WORK TO COMPLETE
Nothing but the pictures should be left out when the entries below are duplicated.

GIVEN RECORDS

________________________

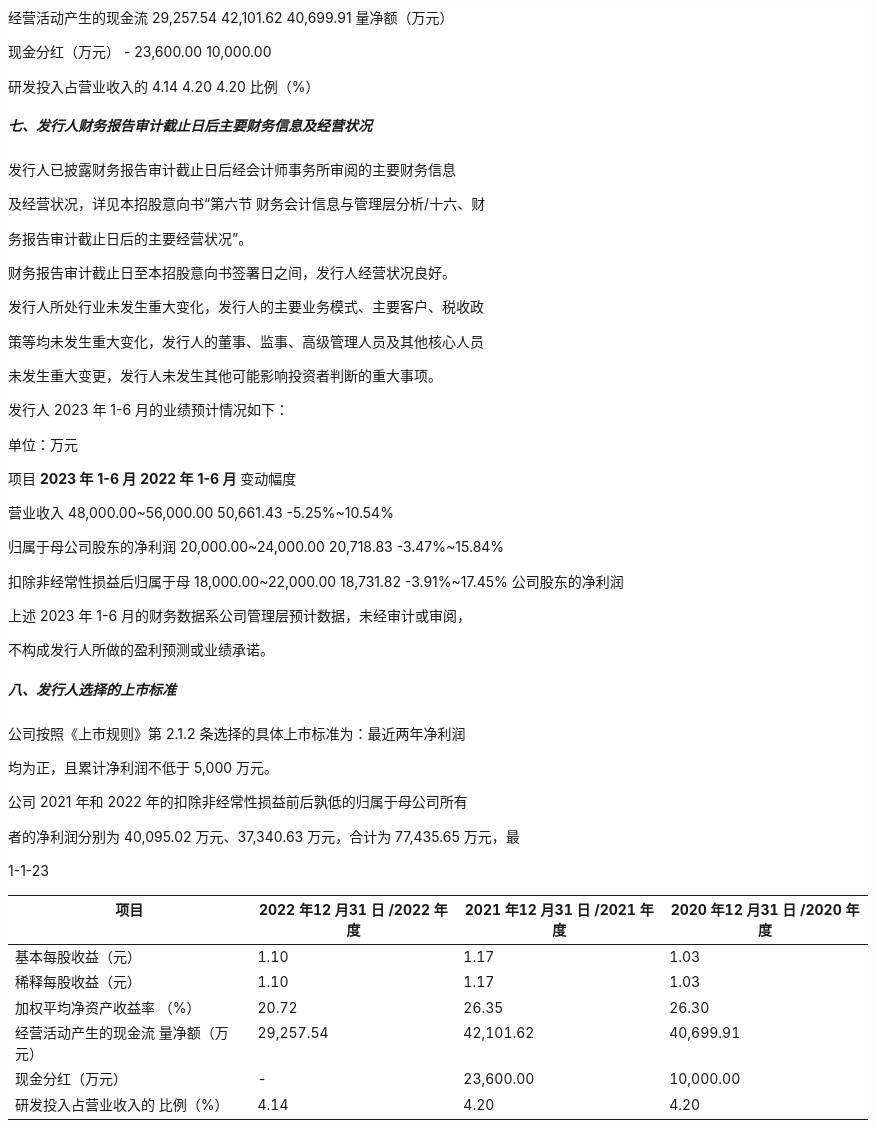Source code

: 经营活动产生的现金流
29,257.54 42,101.62 40,699.91
量净额（万元）

现金分红（万元） - 23,600.00 10,000.00

研发投入占营业收入的
4.14 4.20 4.20
比例（%）

##### 七、发行人财务报告审计截止日后主要财务信息及经营状况

发行人已披露财务报告审计截止日后经会计师事务所审阅的主要财务信息

及经营状况，详见本招股意向书“第六节 财务会计信息与管理层分析/十六、财

务报告审计截止日后的主要经营状况”。

财务报告审计截止日至本招股意向书签署日之间，发行人经营状况良好。

发行人所处行业未发生重大变化，发行人的主要业务模式、主要客户、税收政

策等均未发生重大变化，发行人的董事、监事、高级管理人员及其他核心人员

未发生重大变更，发行人未发生其他可能影响投资者判断的重大事项。

发行人 2023 年 1-6 月的业绩预计情况如下：

单位：万元

项目 **2023 年** **1-6 月** **2022 年** **1-6 月** 变动幅度

营业收入 48,000.00~56,000.00 50,661.43 -5.25%~10.54%

归属于母公司股东的净利润 20,000.00~24,000.00 20,718.83 -3.47%~15.84%

扣除非经常性损益后归属于母
18,000.00~22,000.00 18,731.82 -3.91%~17.45%
公司股东的净利润

上述 2023 年 1-6 月的财务数据系公司管理层预计数据，未经审计或审阅，

不构成发行人所做的盈利预测或业绩承诺。

##### 八、发行人选择的上市标准

公司按照《上市规则》第 2.1.2 条选择的具体上市标准为：最近两年净利润

均为正，且累计净利润不低于 5,000 万元。

公司 2021 年和 2022 年的扣除非经常性损益前后孰低的归属于母公司所有

者的净利润分别为 40,095.02 万元、37,340.63 万元，合计为 77,435.65 万元，最

1-1-23

|项目|2022 年12 月31 日 /2022 年度|2021 年12 月31 日 /2021 年度|2020 年12 月31 日 /2020 年度|
|---|---|---|---|
|基本每股收益（元）|1.10|1.17|1.03|
|稀释每股收益（元）|1.10|1.17|1.03|
|加权平均净资产收益率 （%）|20.72|26.35|26.30|
|经营活动产生的现金流 量净额（万元）|29,257.54|42,101.62|40,699.91|
|现金分红（万元）|-|23,600.00|10,000.00|
|研发投入占营业收入的 比例（%）|4.14|4.20|4.20|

________________________

RESULT OF THIS EXERCISE
Source code

: 经营活动产生的现金流
29,257.54 42,101.62 40,699.91
量净额（万元）

现金分红（万元） - 23,600.00 10,000.00

研发投入占营业收入的
4.14 4.20 4.20
比例（%）

##### 七、发行人财务报告审计截止日后主要财务信息及经营状况

发行人已披露财务报告审计截止日后经会计师事务所审阅的主要财务信息

及经营状况，详见本招股意向书“第六节 财务会计信息与管理层分析/十六、财

务报告审计截止日后的主要经营状况”。

财务报告审计截止日至本招股意向书签署日之间，发行人经营状况良好。

发行人所处行业未发生重大变化，发行人的主要业务模式、主要客户、税收政

策等均未发生重大变化，发行人的董事、监事、高级管理人员及其他核心人员

未发生重大变更，发行人未发生其他可能影响投资者判断的重大事项。

发行人 2023 年 1-6 月的业绩预计情况如下：

单位：万元

项目 **2023 年** **1-6 月** **2022 年** **1-6 月** 变动幅度

营业收入 48,000.00~56,000.00 50,661.43 -5.25%~10.54%

归属于母公司股东的净利润 20,000.00~24,000.00 20,718.83 -3.47%~15.84%

扣除非经常性损益后归属于母
18,000.00~22,000.00 18,731.82 -3.91%~17.45%
公司股东的净利润

上述 2023 年 1-6 月的财务数据系公司管理层预计数据，未经审计或审阅，

不构成发行人所做的盈利预测或业绩承诺。

##### 八、发行人选择的上市标准

公司按照《上市规则》第 2.1.2 条选择的具体上市标准为：最近两年净利润

均为正，且累计净利润不低于 5,000 万元。

公司 2021 年和 2022 年的扣除非经常性损益前后孰低的归属于母公司所有

者的净利润分别为 40,095.02 万元、37,340.63 万元，合计为 77,435.65 万元，最

1-1-23

|项目|2022 年12 月31 日 /2022 年度|2021 年12 月31 日 /2021 年度|2020 年12 月31 日 /2020 年度|
|---|---|---|---|
|基本每股收益（元）|1.10|1.17|1.03|
|稀释每股收益（元）|1.10|1.17|1.03|
|加权平均净资产收益率 （%）|20.72|26.35|26.30|
|经营活动产生的现金流 量净额（万元）|29,257.54|42,101.62|40,699.91|
|现金分红（万元）|-|23,600.00|10,000.00|
|研发投入占营业收入的 比例（%）|4.14|4.20|4.20|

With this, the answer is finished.